WITH (C.A. Nos. 2868-70/86,4259-61/86,4507-09/86) ORDER In all these matters the original contention of the Revenue was that the appellants were not entitled to the benefit of the Exemption Notification No. 30/81-C.E., dated 1st March, 1981, issued under Rule 8(i) of the Central Excise Rules because the appellants did not satisfy the condition of being registered as handloom cooperative societies or organizations set up or approved by the Government for the purpose of the development of hand-looms. Ultimately, before the Tribunal, this contention of the Revenue was rejected. What the Tribunal considered, and held in favour of the Revenue, was that the appellants had not shown that they were producing the woolen fabrics in "a factory owned by" each of them. It does not appear that at any stage of the proceedings the appellants had been required to show that the factories in which they produced the woolen fabrics were owned them. The order of the Tribunal refusing them the exemption of this ground must, therefore, to set aside. If it is the case of the Revenue that the appellants are not entitled to the benefit of the exemption under the said Notification by reason of the fact that the appellants do not own the factories, in which the woolen fabrics are produced, the Revenue must given the appellants a notice to show cause in this regard and the matter must be processed from that stage. The appeals are allowed. The judgment and order under appeal is set aside. The tax, if paid or deposited pursuant to the order of the Tribunal or of the authorities below, shall be refunded to the appellants. There shall be no order as to costs.

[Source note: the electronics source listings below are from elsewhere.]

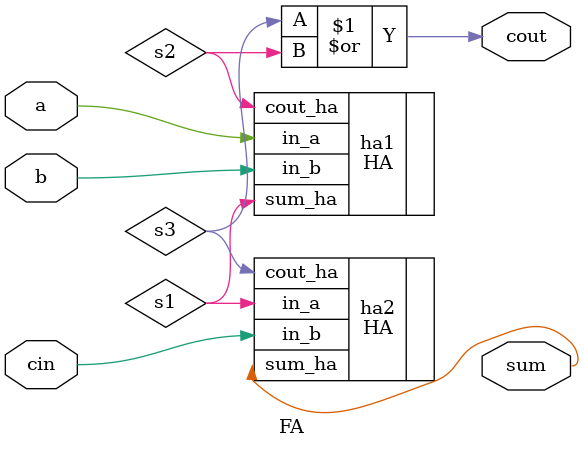
<source format=v>
`timescale 1ns / 1ps


module FA(
    input a,
    input b,
    input cin,
    output sum,
    output cout
    );
    wire s1,s2,s3;
    
    HA ha1 (.in_a(a),.in_b(b),.sum_ha(s1),.cout_ha(s2));
    HA ha2 (.in_a(s1),.in_b(cin),.sum_ha(sum),.cout_ha(s3));
    assign cout = s3 | s2;
endmodule

</source>
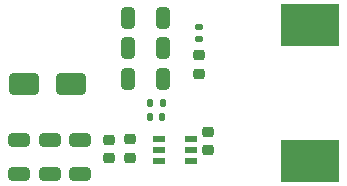
<source format=gbr>
%TF.GenerationSoftware,KiCad,Pcbnew,8.0.8*%
%TF.CreationDate,2025-06-16T12:41:12-07:00*%
%TF.ProjectId,lmr51635,6c6d7235-3136-4333-952e-6b696361645f,rev?*%
%TF.SameCoordinates,Original*%
%TF.FileFunction,Paste,Top*%
%TF.FilePolarity,Positive*%
%FSLAX46Y46*%
G04 Gerber Fmt 4.6, Leading zero omitted, Abs format (unit mm)*
G04 Created by KiCad (PCBNEW 8.0.8) date 2025-06-16 12:41:12*
%MOMM*%
%LPD*%
G01*
G04 APERTURE LIST*
G04 Aperture macros list*
%AMRoundRect*
0 Rectangle with rounded corners*
0 $1 Rounding radius*
0 $2 $3 $4 $5 $6 $7 $8 $9 X,Y pos of 4 corners*
0 Add a 4 corners polygon primitive as box body*
4,1,4,$2,$3,$4,$5,$6,$7,$8,$9,$2,$3,0*
0 Add four circle primitives for the rounded corners*
1,1,$1+$1,$2,$3*
1,1,$1+$1,$4,$5*
1,1,$1+$1,$6,$7*
1,1,$1+$1,$8,$9*
0 Add four rect primitives between the rounded corners*
20,1,$1+$1,$2,$3,$4,$5,0*
20,1,$1+$1,$4,$5,$6,$7,0*
20,1,$1+$1,$6,$7,$8,$9,0*
20,1,$1+$1,$8,$9,$2,$3,0*%
G04 Aperture macros list end*
%ADD10RoundRect,0.135000X-0.135000X-0.185000X0.135000X-0.185000X0.135000X0.185000X-0.135000X0.185000X0*%
%ADD11RoundRect,0.250000X-0.650000X0.325000X-0.650000X-0.325000X0.650000X-0.325000X0.650000X0.325000X0*%
%ADD12RoundRect,0.225000X-0.250000X0.225000X-0.250000X-0.225000X0.250000X-0.225000X0.250000X0.225000X0*%
%ADD13R,1.100000X0.599999*%
%ADD14RoundRect,0.250000X0.325000X0.650000X-0.325000X0.650000X-0.325000X-0.650000X0.325000X-0.650000X0*%
%ADD15RoundRect,0.250000X1.000000X0.650000X-1.000000X0.650000X-1.000000X-0.650000X1.000000X-0.650000X0*%
%ADD16RoundRect,0.218750X0.256250X-0.218750X0.256250X0.218750X-0.256250X0.218750X-0.256250X-0.218750X0*%
%ADD17R,4.900000X3.550000*%
%ADD18RoundRect,0.135000X-0.185000X0.135000X-0.185000X-0.135000X0.185000X-0.135000X0.185000X0.135000X0*%
%ADD19RoundRect,0.135000X0.135000X0.185000X-0.135000X0.185000X-0.135000X-0.185000X0.135000X-0.185000X0*%
G04 APERTURE END LIST*
D10*
%TO.C,R2*%
X119270000Y-116000000D03*
X120290000Y-116000000D03*
%TD*%
D11*
%TO.C,C5*%
X108150000Y-117925000D03*
X108150000Y-120875000D03*
%TD*%
D12*
%TO.C,C9*%
X124200000Y-117275000D03*
X124200000Y-118825000D03*
%TD*%
D13*
%TO.C,U2*%
X120050013Y-117849999D03*
X120050013Y-118800000D03*
X120050013Y-119750001D03*
X122749997Y-119750001D03*
X122749997Y-118800000D03*
X122749997Y-117849999D03*
%TD*%
D14*
%TO.C,C6*%
X120350000Y-112800000D03*
X117400000Y-112800000D03*
%TD*%
D15*
%TO.C,D1*%
X112600000Y-113200000D03*
X108600000Y-113200000D03*
%TD*%
D11*
%TO.C,C4*%
X110800000Y-117925000D03*
X110800000Y-120875000D03*
%TD*%
D16*
%TO.C,D2*%
X123400000Y-112375000D03*
X123400000Y-110800000D03*
%TD*%
D14*
%TO.C,C8*%
X120350000Y-107600000D03*
X117400000Y-107600000D03*
%TD*%
%TO.C,C7*%
X120350000Y-110200000D03*
X117400000Y-110200000D03*
%TD*%
D12*
%TO.C,C1*%
X115750000Y-117925000D03*
X115750000Y-119475000D03*
%TD*%
D17*
%TO.C,L1*%
X132800000Y-119700000D03*
X132800000Y-108200000D03*
%TD*%
D12*
%TO.C,C2*%
X117575000Y-117900000D03*
X117575000Y-119450000D03*
%TD*%
D18*
%TO.C,R3*%
X123400000Y-108380000D03*
X123400000Y-109400000D03*
%TD*%
D11*
%TO.C,C3*%
X113350000Y-117925000D03*
X113350000Y-120875000D03*
%TD*%
D19*
%TO.C,R1*%
X120310000Y-114800000D03*
X119290000Y-114800000D03*
%TD*%
M02*

</source>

(S.P. Bharucha) (K.S. Paripoornan) New Delhi.
November 5,1996.

3. Clearly, the above judgment is not an order of remand. Nor is there any direction to continue the proceeding. Therefore subsequent proceeding has to be treated as a fresh proceeding and has to satisfy the terms of Section 11A in relation to limitation. As already noted above, the period of demand is 1983, and impugned show cause notice was issued only in 1997. Section 11A of Central Excise Act permits the recovery of non levied or short levied duty, only upon service of notice within a maximum period of five years. The present proceeding, having been initiated way beyond the permissible period has to fail on the ground of limitation. Accordingly, the appeal is allowed on the ground of limitation.